* _Collection entries_
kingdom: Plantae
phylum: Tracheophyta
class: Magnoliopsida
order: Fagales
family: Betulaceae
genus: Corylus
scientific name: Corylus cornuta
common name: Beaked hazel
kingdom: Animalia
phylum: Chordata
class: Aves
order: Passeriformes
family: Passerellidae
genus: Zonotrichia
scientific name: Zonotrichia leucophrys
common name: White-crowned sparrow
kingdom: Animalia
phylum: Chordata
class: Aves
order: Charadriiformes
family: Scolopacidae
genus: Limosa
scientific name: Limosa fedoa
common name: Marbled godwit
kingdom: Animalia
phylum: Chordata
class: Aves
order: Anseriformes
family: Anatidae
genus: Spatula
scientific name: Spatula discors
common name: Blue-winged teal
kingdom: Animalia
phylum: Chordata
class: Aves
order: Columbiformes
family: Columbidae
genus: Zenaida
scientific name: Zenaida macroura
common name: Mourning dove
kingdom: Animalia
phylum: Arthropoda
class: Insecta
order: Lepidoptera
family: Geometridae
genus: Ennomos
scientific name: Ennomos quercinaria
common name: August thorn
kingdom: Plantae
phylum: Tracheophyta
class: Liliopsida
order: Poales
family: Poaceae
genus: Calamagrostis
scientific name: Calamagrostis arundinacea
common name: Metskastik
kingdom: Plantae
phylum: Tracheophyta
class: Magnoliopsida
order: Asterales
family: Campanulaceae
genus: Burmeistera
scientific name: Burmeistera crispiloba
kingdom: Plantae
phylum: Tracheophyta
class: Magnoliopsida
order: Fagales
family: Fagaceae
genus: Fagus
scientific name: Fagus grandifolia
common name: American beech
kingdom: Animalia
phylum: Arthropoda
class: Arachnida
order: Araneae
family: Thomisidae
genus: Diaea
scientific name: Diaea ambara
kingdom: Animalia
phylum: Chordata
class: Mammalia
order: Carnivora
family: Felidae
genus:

* _TASK DESCRIPTION_
Rewrite the lines above with "common name" swapped for "vernacular name" wherever it occurs, changing nothing else.

* _REPLY TO THE EXERCISE_
kingdom: Plantae
phylum: Tracheophyta
class: Magnoliopsida
order: Fagales
family: Betulaceae
genus: Corylus
scientific name: Corylus cornuta
vernacular name: Beaked hazel
kingdom: Animalia
phylum: Chordata
class: Aves
order: Passeriformes
family: Passerellidae
genus: Zonotrichia
scientific name: Zonotrichia leucophrys
vernacular name: White-crowned sparrow
kingdom: Animalia
phylum: Chordata
class: Aves
order: Charadriiformes
family: Scolopacidae
genus: Limosa
scientific name: Limosa fedoa
vernacular name: Marbled godwit
kingdom: Animalia
phylum: Chordata
class: Aves
order: Anseriformes
family: Anatidae
genus: Spatula
scientific name: Spatula discors
vernacular name: Blue-winged teal
kingdom: Animalia
phylum: Chordata
class: Aves
order: Columbiformes
family: Columbidae
genus: Zenaida
scientific name: Zenaida macroura
vernacular name: Mourning dove
kingdom: Animalia
phylum: Arthropoda
class: Insecta
order: Lepidoptera
family: Geometridae
genus: Ennomos
scientific name: Ennomos quercinaria
vernacular name: August thorn
kingdom: Plantae
phylum: Tracheophyta
class: Liliopsida
order: Poales
family: Poaceae
genus: Calamagrostis
scientific name: Calamagrostis arundinacea
vernacular name: Metskastik
kingdom: Plantae
phylum: Tracheophyta
class: Magnoliopsida
order: Asterales
family: Campanulaceae
genus: Burmeistera
scientific name: Burmeistera crispiloba
kingdom: Plantae
phylum: Tracheophyta
class: Magnoliopsida
order: Fagales
family: Fagaceae
genus: Fagus
scientific name: Fagus grandifolia
vernacular name: American beech
kingdom: Animalia
phylum: Arthropoda
class: Arachnida
order: Araneae
family: Thomisidae
genus: Diaea
scientific name: Diaea ambara
kingdom: Animalia
phylum: Chordata
class: Mammalia
order: Carnivora
family: Felidae
genus:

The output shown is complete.